‘nonce_life’ hook
-
Hello,
I’ve been having issues with my nonce lifespans, and I discovered there was the following hook being applied from the better messages plugin in inside ‘/bp-better-messages/inc/hooks.php’
add_filter( 'nonce_life', array( $this, 'nonce_lifespan' ), 5 ); public function nonce_lifespan( $duration ){ $min_duration = 7 * DAY_IN_SECONDS; if( $min_duration > $duration ){ $duration = $min_duration; } return $duration; }Instead it would be preferable, both for me and in terms of good practice, to specify which the nonces bp-better-messages wants to increase lifespan of like so:
add_filter( 'nonce_life', array( $this, 'nonce_lifespan' ), 5 , 2); public function nonce_lifespan( $duration , $action){ if($action == 'bp-nonce'){ $min_duration = 7 * DAY_IN_SECONDS; if( $min_duration > $duration ){ $duration = $min_duration; } } return $duration; }
Thank you.
-
Hello,
I’m filtering bp-better-messages from showing to visitors as there’s no use for it to visitors in my case.

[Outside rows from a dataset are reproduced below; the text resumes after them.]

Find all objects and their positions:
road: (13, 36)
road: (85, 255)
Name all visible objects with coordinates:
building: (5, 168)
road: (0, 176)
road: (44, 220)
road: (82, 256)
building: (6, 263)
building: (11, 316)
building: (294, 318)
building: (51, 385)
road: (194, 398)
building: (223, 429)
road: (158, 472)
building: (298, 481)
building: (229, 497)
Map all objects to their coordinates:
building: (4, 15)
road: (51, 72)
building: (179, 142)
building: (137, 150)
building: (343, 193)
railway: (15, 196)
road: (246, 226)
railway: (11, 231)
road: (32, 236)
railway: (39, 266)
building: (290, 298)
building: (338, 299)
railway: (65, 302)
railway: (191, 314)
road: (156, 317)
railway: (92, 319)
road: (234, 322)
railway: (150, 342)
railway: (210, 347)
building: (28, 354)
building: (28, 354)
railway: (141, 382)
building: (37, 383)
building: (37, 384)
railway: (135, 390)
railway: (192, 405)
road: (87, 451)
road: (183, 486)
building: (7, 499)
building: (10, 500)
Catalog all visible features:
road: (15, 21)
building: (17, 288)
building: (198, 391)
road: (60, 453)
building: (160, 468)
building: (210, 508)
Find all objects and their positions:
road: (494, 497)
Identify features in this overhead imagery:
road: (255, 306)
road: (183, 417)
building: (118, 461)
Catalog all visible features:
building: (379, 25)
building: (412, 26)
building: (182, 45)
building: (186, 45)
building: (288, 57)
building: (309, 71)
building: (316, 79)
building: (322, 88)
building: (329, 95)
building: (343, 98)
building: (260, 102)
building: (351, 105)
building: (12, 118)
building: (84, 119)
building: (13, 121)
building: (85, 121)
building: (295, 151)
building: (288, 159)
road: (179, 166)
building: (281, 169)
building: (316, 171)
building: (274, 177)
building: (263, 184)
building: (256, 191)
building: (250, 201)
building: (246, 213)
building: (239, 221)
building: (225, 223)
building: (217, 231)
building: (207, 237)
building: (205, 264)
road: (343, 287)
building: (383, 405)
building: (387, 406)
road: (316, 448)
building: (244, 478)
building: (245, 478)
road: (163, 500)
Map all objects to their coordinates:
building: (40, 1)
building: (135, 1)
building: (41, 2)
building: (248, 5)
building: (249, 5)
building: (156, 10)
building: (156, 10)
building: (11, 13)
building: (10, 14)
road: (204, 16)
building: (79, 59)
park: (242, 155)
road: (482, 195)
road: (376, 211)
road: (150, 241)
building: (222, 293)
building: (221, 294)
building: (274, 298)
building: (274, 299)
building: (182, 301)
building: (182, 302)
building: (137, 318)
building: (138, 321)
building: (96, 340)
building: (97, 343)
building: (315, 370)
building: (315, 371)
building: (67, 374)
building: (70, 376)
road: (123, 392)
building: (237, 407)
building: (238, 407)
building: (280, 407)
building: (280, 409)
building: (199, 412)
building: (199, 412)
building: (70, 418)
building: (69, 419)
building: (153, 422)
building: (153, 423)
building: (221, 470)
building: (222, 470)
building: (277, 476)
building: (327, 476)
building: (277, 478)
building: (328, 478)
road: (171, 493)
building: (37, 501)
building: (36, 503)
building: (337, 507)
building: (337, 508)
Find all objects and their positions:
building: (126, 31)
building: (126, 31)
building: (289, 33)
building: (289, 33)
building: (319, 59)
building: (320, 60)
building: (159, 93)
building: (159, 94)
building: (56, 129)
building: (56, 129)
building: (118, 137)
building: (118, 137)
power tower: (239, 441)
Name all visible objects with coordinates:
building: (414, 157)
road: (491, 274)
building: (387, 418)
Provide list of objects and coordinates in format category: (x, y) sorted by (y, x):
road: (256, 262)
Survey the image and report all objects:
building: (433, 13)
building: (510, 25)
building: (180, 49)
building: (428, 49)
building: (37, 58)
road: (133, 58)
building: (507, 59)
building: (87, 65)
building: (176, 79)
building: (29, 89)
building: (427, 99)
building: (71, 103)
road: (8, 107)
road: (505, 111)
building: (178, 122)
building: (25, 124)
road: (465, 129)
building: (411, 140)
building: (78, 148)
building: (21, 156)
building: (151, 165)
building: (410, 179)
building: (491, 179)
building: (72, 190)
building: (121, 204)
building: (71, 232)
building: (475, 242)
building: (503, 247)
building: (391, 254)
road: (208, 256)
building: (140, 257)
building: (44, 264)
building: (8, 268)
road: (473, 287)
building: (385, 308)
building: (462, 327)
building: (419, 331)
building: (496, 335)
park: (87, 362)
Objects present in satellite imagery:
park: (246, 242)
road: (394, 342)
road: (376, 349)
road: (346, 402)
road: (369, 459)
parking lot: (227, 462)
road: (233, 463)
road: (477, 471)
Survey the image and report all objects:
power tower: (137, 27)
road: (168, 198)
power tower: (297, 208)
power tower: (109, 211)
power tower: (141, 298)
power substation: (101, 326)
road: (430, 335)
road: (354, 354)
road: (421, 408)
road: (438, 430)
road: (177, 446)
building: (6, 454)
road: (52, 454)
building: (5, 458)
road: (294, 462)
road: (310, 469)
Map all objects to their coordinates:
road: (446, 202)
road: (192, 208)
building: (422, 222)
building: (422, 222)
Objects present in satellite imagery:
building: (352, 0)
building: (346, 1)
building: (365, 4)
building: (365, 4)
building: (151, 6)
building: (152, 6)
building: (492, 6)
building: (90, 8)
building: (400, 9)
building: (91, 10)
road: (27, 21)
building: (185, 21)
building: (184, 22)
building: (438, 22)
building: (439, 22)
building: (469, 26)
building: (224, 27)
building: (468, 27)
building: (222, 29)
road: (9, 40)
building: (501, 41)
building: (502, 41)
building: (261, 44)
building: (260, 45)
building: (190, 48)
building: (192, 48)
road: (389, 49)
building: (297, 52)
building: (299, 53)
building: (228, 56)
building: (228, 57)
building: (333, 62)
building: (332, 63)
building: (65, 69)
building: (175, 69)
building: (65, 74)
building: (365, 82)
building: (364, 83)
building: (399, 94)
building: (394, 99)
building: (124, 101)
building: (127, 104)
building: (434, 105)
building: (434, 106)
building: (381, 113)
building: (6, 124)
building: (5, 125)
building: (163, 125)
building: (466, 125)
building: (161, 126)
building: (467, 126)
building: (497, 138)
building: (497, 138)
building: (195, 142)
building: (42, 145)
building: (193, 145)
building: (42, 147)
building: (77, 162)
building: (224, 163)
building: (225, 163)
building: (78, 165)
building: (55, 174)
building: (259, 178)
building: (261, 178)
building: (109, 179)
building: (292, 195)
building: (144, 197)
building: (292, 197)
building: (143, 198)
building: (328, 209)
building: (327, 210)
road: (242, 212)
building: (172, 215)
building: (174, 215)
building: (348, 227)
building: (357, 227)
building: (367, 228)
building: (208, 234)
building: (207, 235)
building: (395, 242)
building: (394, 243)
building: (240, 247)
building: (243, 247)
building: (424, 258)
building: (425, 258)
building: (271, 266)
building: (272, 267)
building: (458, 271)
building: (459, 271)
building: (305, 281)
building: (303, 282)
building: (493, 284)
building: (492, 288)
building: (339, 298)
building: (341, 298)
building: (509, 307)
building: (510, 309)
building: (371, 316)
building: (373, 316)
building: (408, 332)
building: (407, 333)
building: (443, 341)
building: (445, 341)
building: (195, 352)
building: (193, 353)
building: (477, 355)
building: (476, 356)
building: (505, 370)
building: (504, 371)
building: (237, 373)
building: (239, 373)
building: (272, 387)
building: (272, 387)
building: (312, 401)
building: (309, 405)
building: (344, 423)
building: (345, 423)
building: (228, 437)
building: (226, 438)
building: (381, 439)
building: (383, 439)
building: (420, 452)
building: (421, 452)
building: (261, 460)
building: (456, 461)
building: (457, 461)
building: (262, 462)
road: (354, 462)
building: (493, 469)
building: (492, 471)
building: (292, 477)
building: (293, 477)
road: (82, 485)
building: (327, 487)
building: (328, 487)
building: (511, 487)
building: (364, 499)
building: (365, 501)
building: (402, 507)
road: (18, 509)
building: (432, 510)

However I can’t filter the plugin in ajax requests. And since the bp-better-messages is applying the ‘nonce_life’ to all nonces, then the nonce calculated on the ajax request will be different from the nonce calculated on page load which filters the plugin.
Additionally it’s increasing the lifespan of all nonces, not just bp-better-messages.
Thank you.A workaround for the issue I guess would be :
add_filter('nonce_life', function($duration){ if( function_exists('BP_Better_Messages_Hooks') && !is_user_logged_in()) { remove_filter( 'nonce_life', array( BP_Better_Messages_Hooks(), 'nonce_lifespan' ), 5 ); } return $duration; }, 4);
- The topic ‘‘nonce_life’ hook’ is closed to new replies.